Drake launched himself at me and grabbed my upper arm, dragging me back to the truck. “Riley, I told you to stay out of it for a damn good reason. I know you can handle yourself, but this was different. They didn’t want our shit or the truck or even a place to stay. They wanted you – in the back of their van – for an hour or two. Whether you went willingly or not.”
“Oh,” I stammered, trying to shrug myself loose.
“Stupid broad.” Keel was shaking his head as he climbed into his seat, staring me down with daggers in his narrow eyes. Ironically, he seemed to forget how he himself had been looking at me with lustful thoughts just minutes before as we cruised down the road.
“I was trying to help. What was I supposed to do, read your minds?” I finally yanked free and slumped against the side of the truck while Drake raked his hands through his hair. The sunshine peeked through the clouds overhead long enough to light him up with a yellow glow. As if he wore a halo. Ironic.
“I know,” he sighed. “But you can’t do that shit. Not anymore.”
“Do what?” It wasn’t as if I bounced out of the truck naked and danced for attention. “We’re all strangers until one of us says hello. You can’t look at everyone like they’re evil.”
“And you can’t assume everyone is inherently good. Because people aren’t – not anymore. They will take what they want, when they want it. That includes sex, Riley. So that includes you.”
“You already know I’m very much aware of that, or have you forgotten L.A. already?”
It took all my control to keep from fisting my hands and propping them on my hips in defiance. I was suddenly surprised by an image of my son standing the same way when he was angry, and my gulp was audible enough for Drake to hear.

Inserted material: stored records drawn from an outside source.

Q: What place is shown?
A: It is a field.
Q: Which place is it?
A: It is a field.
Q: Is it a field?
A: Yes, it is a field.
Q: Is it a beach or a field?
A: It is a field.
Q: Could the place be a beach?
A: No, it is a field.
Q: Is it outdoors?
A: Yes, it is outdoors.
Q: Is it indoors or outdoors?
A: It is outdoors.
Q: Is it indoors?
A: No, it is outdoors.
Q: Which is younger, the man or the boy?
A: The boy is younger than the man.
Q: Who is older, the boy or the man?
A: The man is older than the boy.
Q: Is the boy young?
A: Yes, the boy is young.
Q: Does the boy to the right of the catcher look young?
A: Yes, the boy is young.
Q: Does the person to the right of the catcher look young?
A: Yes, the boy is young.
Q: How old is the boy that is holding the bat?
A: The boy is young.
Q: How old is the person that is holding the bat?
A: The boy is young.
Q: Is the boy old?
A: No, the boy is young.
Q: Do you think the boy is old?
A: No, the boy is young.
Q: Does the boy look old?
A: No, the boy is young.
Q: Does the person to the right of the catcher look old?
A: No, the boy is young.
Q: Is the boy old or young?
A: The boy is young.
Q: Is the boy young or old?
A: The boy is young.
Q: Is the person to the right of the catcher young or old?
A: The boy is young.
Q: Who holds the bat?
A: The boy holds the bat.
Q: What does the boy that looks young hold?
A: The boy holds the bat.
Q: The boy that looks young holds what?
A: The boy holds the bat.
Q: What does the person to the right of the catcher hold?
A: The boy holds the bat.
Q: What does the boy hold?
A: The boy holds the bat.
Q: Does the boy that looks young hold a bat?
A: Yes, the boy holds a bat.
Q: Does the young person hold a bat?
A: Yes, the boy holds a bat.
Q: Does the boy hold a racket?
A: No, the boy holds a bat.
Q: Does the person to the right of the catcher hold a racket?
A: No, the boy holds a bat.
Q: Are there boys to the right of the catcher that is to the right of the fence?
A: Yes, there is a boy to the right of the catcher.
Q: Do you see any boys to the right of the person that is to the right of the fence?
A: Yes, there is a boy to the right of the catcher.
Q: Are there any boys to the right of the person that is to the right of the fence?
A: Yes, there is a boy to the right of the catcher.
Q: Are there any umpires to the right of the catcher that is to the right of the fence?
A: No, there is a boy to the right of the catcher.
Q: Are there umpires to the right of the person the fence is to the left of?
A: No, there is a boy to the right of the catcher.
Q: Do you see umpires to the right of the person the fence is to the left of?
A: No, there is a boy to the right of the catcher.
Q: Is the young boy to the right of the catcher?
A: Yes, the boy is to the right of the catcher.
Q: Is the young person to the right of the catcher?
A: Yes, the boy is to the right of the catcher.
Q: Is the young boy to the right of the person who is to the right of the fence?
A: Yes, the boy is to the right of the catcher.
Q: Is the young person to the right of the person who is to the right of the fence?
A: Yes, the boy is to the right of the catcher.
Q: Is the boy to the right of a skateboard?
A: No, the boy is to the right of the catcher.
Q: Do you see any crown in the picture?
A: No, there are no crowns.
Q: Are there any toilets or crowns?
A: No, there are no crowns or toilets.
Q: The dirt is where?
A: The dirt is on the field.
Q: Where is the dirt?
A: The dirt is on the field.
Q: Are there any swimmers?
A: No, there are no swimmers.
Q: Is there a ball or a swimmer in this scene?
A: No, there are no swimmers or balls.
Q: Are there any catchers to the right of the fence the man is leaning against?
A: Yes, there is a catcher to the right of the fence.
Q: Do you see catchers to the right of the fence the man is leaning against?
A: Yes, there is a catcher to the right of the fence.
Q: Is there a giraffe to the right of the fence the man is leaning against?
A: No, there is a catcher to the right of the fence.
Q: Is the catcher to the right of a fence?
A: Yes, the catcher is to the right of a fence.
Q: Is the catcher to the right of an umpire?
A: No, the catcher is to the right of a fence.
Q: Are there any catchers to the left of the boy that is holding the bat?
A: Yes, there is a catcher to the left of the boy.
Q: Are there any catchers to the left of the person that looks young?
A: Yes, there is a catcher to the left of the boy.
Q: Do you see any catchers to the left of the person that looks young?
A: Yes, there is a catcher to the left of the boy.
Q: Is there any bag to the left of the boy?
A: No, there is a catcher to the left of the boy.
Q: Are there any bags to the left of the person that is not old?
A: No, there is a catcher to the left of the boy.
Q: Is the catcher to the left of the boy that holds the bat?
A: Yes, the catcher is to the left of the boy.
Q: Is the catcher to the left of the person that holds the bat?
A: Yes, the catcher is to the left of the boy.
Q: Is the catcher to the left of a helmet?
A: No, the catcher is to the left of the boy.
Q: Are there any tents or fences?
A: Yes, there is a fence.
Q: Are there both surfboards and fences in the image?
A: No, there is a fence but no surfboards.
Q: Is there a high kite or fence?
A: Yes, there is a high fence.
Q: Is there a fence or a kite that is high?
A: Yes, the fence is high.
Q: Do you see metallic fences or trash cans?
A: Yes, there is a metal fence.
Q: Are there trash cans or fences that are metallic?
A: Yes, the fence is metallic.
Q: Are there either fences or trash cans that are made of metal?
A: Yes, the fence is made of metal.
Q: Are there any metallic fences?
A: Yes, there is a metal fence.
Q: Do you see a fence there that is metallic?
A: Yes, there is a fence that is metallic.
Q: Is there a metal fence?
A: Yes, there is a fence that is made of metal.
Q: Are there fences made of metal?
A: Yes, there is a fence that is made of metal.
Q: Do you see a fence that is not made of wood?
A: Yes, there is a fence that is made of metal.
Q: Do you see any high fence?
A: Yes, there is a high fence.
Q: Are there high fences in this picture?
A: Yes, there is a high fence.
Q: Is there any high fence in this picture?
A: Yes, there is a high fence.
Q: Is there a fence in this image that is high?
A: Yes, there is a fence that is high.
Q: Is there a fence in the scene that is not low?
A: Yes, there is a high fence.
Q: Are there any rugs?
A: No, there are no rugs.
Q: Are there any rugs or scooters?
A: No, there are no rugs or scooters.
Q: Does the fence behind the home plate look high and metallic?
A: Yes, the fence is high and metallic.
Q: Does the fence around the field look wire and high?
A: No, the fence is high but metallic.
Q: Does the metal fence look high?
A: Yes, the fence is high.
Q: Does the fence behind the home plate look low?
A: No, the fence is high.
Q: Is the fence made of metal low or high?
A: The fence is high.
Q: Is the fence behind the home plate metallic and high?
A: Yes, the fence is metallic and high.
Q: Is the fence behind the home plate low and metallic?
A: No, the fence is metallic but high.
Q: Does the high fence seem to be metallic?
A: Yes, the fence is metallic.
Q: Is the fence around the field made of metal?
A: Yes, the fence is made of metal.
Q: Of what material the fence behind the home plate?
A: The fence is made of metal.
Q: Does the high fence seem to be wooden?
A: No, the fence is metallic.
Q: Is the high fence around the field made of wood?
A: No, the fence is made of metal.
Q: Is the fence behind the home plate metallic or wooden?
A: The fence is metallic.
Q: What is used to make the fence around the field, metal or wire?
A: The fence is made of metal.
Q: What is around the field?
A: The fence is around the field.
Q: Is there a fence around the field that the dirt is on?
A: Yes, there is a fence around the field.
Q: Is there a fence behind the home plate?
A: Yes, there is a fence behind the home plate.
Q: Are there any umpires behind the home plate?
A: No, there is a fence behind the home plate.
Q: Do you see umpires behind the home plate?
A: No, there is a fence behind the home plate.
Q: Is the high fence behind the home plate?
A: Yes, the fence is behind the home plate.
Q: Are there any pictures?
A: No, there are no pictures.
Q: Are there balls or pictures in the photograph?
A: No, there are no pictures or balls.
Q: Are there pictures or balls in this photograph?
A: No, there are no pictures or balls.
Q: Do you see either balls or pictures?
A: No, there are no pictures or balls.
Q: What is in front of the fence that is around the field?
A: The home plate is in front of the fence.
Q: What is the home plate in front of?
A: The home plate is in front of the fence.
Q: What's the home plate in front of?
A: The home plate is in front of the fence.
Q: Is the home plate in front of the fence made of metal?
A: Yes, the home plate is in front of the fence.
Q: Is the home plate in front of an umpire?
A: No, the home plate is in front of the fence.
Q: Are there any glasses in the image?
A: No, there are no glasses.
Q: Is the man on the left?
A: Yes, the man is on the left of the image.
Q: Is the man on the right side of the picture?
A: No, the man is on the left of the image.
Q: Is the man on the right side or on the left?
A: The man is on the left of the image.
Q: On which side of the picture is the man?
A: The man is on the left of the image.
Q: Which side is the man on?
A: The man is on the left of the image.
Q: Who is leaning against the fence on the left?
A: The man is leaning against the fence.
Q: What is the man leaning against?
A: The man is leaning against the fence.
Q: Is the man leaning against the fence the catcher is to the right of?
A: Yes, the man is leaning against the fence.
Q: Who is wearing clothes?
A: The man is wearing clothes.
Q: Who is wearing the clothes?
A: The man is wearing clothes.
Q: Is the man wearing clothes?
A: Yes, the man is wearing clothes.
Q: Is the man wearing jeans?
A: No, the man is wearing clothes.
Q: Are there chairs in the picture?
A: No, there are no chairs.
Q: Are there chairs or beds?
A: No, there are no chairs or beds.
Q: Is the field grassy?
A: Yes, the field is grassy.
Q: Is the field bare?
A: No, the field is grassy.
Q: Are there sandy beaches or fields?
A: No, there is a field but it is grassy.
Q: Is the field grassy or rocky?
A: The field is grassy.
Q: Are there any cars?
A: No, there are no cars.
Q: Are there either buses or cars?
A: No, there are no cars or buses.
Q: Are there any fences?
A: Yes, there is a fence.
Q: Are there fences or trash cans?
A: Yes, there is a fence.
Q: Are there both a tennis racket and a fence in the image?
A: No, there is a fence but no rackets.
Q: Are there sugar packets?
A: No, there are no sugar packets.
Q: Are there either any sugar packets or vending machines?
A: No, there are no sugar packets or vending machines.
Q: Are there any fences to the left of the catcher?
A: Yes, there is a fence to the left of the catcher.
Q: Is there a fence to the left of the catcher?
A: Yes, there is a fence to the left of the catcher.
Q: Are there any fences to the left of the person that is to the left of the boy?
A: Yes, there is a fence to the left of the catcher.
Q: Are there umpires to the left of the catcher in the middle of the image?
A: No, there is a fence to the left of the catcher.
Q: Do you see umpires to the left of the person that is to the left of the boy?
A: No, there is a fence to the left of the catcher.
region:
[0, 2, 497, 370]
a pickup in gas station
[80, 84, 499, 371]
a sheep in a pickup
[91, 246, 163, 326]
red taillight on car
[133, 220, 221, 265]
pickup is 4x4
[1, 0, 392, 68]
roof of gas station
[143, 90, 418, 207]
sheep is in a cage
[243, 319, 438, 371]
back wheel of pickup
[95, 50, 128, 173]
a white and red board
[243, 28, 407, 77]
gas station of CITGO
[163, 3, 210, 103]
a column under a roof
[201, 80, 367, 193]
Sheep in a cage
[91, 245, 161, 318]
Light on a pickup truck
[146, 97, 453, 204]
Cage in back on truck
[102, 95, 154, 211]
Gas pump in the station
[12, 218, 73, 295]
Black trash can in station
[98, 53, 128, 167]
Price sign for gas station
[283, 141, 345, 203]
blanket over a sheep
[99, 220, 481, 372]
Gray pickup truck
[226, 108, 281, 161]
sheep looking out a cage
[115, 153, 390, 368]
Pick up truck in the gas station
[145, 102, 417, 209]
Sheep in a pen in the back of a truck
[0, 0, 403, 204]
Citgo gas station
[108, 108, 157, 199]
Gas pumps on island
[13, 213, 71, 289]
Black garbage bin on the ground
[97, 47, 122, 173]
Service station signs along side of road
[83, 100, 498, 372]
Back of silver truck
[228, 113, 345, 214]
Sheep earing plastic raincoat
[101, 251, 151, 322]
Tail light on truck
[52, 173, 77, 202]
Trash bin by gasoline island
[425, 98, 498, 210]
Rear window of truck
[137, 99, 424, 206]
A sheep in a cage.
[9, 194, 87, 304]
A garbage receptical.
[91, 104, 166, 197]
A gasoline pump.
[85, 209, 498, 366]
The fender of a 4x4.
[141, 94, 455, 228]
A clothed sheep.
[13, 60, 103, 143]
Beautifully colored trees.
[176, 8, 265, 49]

He shook his head and said angrily, “Then fucking well act like you do. You’re an intelligent woman! Don’t act like an idiot.” He looked away, finding some innocent tree in the distance to focus his livid expression on, then seemed to remember another point he wanted to drive home before releasing me. “And that thing you like to do, the leaving-notes-for-people shit - you need to stop, understand? It’s for reasons just like this - to avoid the fuckers that will hunt us down and take what we have. We can’t afford to lose anything now, Riley.”
My mouth hung open for just a second before I swallowed and stared out into the forest that surrounded us. In my backpack in the truck bed was the half-used can of spray paint. He knew I wouldn’t leave the Ark without some way to leave a message for Connor,
and until then, he hadn’t mentioned a problem with it.
His delivery might have been harsh, but what Drake said was true. He hit the side of the truck with his fist, and I jumped. After Keel pressed his hand into the horn, and revved the gas, reluctantly I climbed back into the cab and was careful to keep from touching him. He might have prevented the strangers from using me as they wanted, but if the two of us were alone in a room, I wasn’t so sure Keel wouldn’t attempt the same thing. He had a haunting look in his beady eyes; there lingered in his gaze a dirty desire to strip me naked and have his way with me, then go out and hunt squirrels for dinner after, like nothing had happened. If the man had a genuine smile, he could pass off as the ruggedly handsome mountain man type, but I couldn’t get comfortable enough in his presence to see him that way.
As I sat rigidly with my hands folded in my lap and my gun in the glove box where Drake had stashed it, feeling chastised like a petulant child, I thought for what had to be the hundredth time that in the newly broken world we were stuck in, life for me would’ve been easier had I been born with a penis instead of a vagina.
CHAPTER EIGHT
The truck lurched off the highway and vibrated over an uneven and winding dirt road for miles before the tread touched asphalt again. Less than one mile later, a small outcropping of dilapidated buildings dotted the east side of the road. A large water tank that had been damaged from a small explosion faced the buildings from the opposite side of the cracked street. When the wind hit the windows from the side, what little glass was left rattled and shook. I wasn’t looking forward to going scavenging in the worsening weather. Especially in a place that looked like Serial Killer HQ.